Ini barangkali pertanyaan yang paling mendasar bagi seorang trader. Hampir setiap hari selalu ada pertanyaan semacam ini di chat room yang membahas masalah trading. Atau, kalo bukan dalam bentuk pertanyaan, masalah ini muncul dalam keluhan semacam "kenapa aku buy dia turun, giliran aku sell dia naik?" Ok deh, untuk menjawab pertanyaan maupun menanggapi keluhan semacam itu, mari kita coba bahas di sini kapan kita sebaiknya buy dan kapan sell. Secara umum ada dua patokan dalam menentukan kapan kita sebaiknya buy, kapan kita sebaiknya sell.

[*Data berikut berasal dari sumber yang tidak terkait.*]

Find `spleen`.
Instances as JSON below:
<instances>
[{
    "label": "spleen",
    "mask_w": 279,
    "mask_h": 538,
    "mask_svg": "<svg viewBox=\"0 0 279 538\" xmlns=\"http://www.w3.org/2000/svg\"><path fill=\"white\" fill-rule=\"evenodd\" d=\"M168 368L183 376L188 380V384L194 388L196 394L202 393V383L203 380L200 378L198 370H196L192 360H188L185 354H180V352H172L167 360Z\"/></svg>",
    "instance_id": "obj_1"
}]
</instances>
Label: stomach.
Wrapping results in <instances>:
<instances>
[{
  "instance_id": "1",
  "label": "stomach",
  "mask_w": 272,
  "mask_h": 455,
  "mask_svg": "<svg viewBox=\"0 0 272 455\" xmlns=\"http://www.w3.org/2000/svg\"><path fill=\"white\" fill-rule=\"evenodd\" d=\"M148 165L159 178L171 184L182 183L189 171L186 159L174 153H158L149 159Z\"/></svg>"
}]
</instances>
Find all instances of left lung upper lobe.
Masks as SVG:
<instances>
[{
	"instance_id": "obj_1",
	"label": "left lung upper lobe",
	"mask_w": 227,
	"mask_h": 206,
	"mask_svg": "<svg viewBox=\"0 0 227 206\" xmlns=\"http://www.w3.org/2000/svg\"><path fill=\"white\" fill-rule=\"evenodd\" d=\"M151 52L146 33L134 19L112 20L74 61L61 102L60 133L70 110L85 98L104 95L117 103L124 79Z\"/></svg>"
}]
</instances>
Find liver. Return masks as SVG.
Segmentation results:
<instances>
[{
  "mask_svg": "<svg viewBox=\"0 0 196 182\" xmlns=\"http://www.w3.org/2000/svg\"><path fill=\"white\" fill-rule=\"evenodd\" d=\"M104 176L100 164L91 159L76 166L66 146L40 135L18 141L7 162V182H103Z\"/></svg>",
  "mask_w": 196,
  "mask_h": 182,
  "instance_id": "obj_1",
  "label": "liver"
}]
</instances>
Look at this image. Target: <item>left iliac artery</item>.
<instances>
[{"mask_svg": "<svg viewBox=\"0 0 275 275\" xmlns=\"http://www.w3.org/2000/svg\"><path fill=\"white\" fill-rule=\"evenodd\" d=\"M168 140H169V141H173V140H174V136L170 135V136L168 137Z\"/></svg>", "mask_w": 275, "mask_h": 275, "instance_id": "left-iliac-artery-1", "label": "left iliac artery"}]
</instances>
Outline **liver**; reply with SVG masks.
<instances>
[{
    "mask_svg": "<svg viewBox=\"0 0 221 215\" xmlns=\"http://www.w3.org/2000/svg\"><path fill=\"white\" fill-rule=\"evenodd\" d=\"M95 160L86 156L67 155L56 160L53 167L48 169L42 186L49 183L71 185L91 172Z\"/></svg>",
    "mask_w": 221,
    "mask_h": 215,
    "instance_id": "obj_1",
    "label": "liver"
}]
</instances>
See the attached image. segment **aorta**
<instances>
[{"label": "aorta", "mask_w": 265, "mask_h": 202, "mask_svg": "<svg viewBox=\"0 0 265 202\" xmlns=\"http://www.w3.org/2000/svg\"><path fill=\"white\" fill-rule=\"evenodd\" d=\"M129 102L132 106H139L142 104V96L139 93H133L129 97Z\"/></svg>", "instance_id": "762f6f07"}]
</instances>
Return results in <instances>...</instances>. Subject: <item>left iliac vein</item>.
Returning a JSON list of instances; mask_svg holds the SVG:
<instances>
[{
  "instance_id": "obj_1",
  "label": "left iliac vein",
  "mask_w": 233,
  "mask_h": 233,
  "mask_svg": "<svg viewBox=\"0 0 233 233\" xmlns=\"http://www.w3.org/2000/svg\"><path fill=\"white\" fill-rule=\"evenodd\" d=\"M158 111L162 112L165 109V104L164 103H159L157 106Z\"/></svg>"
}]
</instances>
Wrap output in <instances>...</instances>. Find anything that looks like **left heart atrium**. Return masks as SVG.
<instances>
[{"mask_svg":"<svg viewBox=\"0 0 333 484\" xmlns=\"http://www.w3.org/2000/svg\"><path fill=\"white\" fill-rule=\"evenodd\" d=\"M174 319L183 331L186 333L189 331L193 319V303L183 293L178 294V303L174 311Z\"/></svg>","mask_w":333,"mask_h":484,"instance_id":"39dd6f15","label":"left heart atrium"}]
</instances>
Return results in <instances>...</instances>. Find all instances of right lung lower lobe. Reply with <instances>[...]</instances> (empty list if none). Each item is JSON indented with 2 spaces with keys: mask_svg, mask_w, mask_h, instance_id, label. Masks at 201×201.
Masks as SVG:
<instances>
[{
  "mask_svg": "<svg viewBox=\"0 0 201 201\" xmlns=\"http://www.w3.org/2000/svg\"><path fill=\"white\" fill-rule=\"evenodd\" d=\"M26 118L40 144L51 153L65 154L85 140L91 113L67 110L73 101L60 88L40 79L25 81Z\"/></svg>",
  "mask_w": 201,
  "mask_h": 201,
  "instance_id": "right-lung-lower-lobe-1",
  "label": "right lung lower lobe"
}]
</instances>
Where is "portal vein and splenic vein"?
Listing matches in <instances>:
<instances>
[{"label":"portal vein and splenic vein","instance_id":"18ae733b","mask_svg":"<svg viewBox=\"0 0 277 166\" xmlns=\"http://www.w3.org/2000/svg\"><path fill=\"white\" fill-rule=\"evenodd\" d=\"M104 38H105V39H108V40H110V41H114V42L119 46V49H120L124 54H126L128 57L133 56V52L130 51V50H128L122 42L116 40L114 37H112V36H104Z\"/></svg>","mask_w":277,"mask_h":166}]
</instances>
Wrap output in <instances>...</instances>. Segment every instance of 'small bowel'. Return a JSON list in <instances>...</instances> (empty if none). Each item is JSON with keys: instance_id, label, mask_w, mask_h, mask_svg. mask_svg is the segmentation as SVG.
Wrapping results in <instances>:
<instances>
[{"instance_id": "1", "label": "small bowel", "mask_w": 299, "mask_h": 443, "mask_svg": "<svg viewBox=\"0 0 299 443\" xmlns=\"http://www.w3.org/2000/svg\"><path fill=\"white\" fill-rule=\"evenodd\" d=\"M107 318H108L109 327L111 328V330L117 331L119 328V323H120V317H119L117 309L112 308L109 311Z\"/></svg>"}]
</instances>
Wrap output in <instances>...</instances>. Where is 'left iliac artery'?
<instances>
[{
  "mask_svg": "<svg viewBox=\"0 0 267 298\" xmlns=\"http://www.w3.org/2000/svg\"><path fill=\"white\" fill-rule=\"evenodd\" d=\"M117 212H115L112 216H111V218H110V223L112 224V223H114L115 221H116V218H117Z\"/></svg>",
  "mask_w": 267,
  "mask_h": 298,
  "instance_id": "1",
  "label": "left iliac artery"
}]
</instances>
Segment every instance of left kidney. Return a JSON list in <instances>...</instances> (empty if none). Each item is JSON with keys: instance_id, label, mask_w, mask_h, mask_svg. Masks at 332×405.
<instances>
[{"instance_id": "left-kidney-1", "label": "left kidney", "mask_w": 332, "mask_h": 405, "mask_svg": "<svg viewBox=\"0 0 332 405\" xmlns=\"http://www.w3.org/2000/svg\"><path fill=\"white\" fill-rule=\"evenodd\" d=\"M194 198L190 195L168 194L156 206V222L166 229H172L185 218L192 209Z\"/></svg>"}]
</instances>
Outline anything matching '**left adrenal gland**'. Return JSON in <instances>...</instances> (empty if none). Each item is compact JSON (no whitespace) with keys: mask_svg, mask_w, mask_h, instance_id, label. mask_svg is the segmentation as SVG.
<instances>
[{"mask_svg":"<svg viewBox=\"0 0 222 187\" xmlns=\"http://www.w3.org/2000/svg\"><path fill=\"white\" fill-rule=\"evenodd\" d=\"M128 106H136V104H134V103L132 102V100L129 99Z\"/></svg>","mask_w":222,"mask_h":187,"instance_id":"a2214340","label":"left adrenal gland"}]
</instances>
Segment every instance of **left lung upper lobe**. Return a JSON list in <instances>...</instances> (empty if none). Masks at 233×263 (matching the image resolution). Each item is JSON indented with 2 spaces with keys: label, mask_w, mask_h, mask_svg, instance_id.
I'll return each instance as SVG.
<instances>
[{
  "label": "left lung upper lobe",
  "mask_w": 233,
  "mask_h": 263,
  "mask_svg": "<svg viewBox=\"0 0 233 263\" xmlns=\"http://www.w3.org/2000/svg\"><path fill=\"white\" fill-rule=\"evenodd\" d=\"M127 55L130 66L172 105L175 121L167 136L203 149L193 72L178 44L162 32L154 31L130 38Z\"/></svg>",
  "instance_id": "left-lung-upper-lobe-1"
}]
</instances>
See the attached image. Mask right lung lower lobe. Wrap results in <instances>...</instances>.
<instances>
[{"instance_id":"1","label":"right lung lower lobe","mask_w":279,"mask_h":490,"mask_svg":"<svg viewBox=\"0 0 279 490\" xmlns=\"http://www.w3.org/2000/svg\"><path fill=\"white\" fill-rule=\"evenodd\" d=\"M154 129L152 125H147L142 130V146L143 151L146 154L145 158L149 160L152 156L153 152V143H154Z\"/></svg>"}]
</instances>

Pertama: Buy ketika trend sedang naik (dan akan terus naik), Sell saat trend turun (dan akan terus turun).

Metode ini menggunakan prinsip "follow the trend, trend is your friend". Identifikasi trend yang sedang terjadi di market kemudian ikuti saja. Mungkin anda bertanya, bagaimana cara mengidentifikasi trend? Ok, ini juga termasuk FAQ alias pertanyaan yang umum dan rutin juga. Saya akan coba memberi alternatif bagaimana mengidentifikasi trend.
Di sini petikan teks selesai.